The below example shows application of `cast_to_16_bit_precision` after weight and activation quantization has been applied. Any quantized int8 buffers are left untouched; any remaining FP32 weights move to FP16.

```python
from pathlib import Path
import torch
from coreai_opt import ExportBackend
from coreai_opt.casting import cast_to_16_bit_precision
from coreai_opt.quantization import Quantizer, QuantizerConfig

model = MyModel().eval()
example_input = torch.randn(1, 3, 224, 224)

# 1. Quantize weights and activations to INT8 and finalize for the Core AI backend.
config = QuantizerConfig()
quantizer = Quantizer(model, config)
prepared_model = quantizer.prepare((example_input,))

with quantizer.calibration_mode():
    # Perform forward passes for calibration
    prepared_model(...)

finalized_model = quantizer.finalize(backend=ExportBackend.CoreAI)

# 2. Export with coreai_torch decompositions
import coreai_torch

exported_program = torch.export.export(
    finalized_model, (example_input,)
).run_decompositions(coreai_torch.get_decomp_table())

# 3. Cast remaining FP32/INT32 portions of the graph. Int8 quantized buffers
#    are preserved.
cast_to_16_bit_precision(exported_program)

# 4. Convert to a deployable format. The graph is already 16-bit, so the
#    converter sees fp16/int16 tensors directly with no extra casts.
converter = coreai_torch.TorchConverter()
converter.add_exported_program(exported_program)
ai_program = converter.to_coreai()
ai_program.optimize()
ai_program.save_asset(Path("model.aimodel"))
```

## Difference vs.

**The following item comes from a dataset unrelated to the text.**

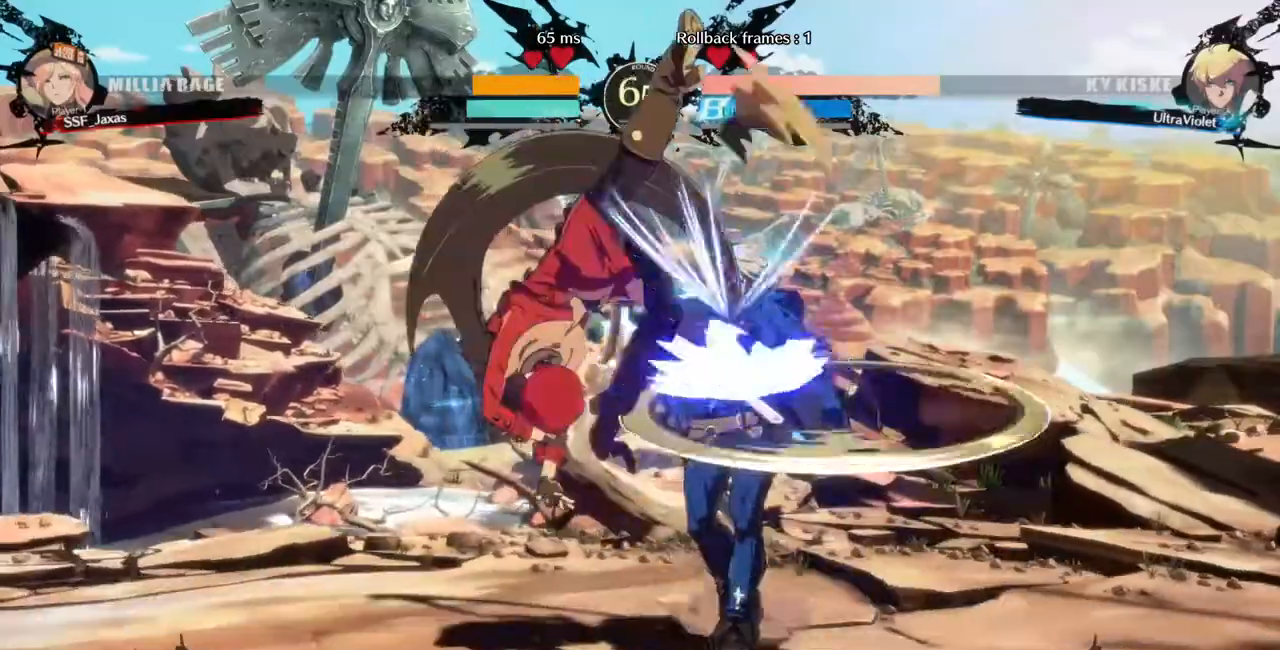
{"dt_ms": 480, "buttons": [], "events": [[320, "DPAD_DOWN", "up"], [320, "DPAD_LEFT", "up"]]}
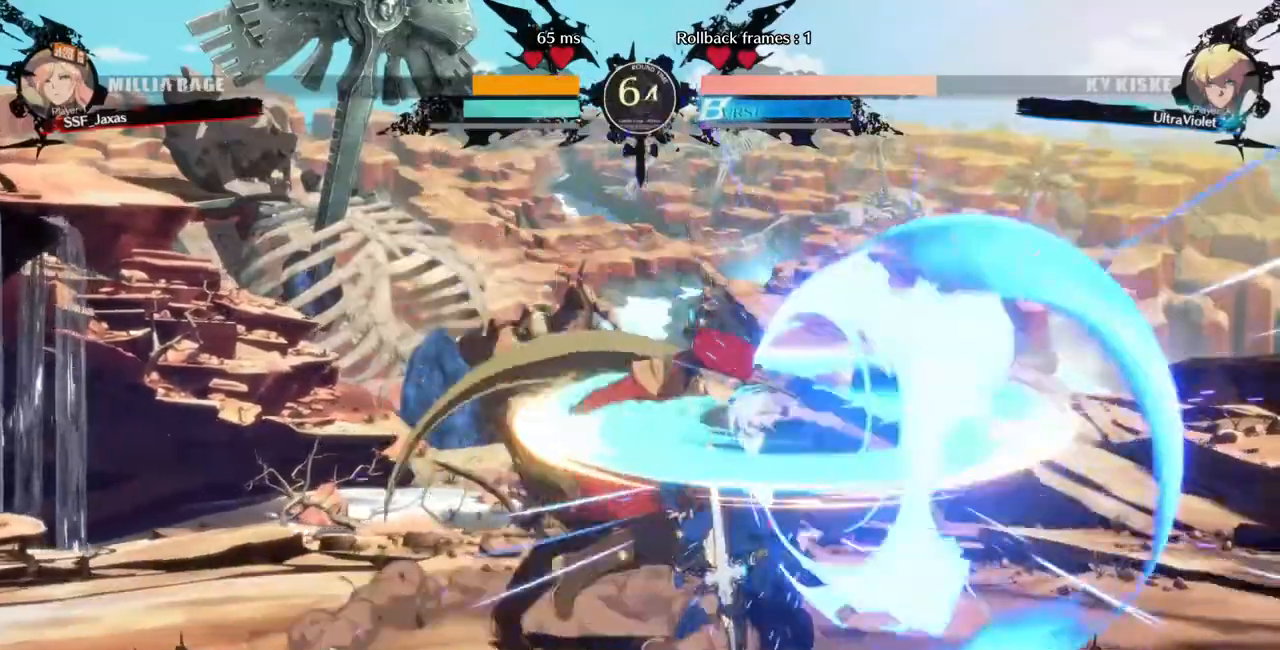
{"dt_ms": 520, "buttons": [], "events": [[160, "TRIANGLE", "down"], [280, "TRIANGLE", "up"]]}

PyTorch’s `.half()` and `torch.autocast`

PyTorch ships two related mechanisms for fp16 execution; neither produces a true 16-bit model artifact:

| Mechanism                                  | What it changes                                                                                                                                                           | Produces a 16-bit model?                                                                                                                |
|--------------------------------------------|---------------------------------------------------------------------------------------------------------------------------------------------------------------------------|-----------------------------------------------------------------------------------------------------------------------------------------|
| `model.half()` / `model.to(torch.float16)` | Only module parameters and registered buffers are cast.<br>Tensor creation ops and user inputs are untouched and can still result in large portions of the model in FP32. | Partial — tensors created inside `forward()` (e.g. `torch.zeros`, `torch.arange`, `torch.tensor`) remain FP32 and must be cast by hand. |
| `torch.autocast`                           | Runtime: auto-casts op inputs in a context                                                                                                                                | No — the underlying model is still FP32; autocast wraps each op with cast-down/cast-up at run time.                                     |
| `cast_to_16_bit_precision`                 | Graph rewrite on `ExportedProgram`                                                                                                                                        | Yes — parameters, user inputs, in-graph creation ops, and op output dtypes are all updated to 16-bit.                                   |

Because the casting utility rewrites tensor dtypes directly in the exported graph, downstream converters see a 16-bit graph and do not need to insert per-op cast wrappers.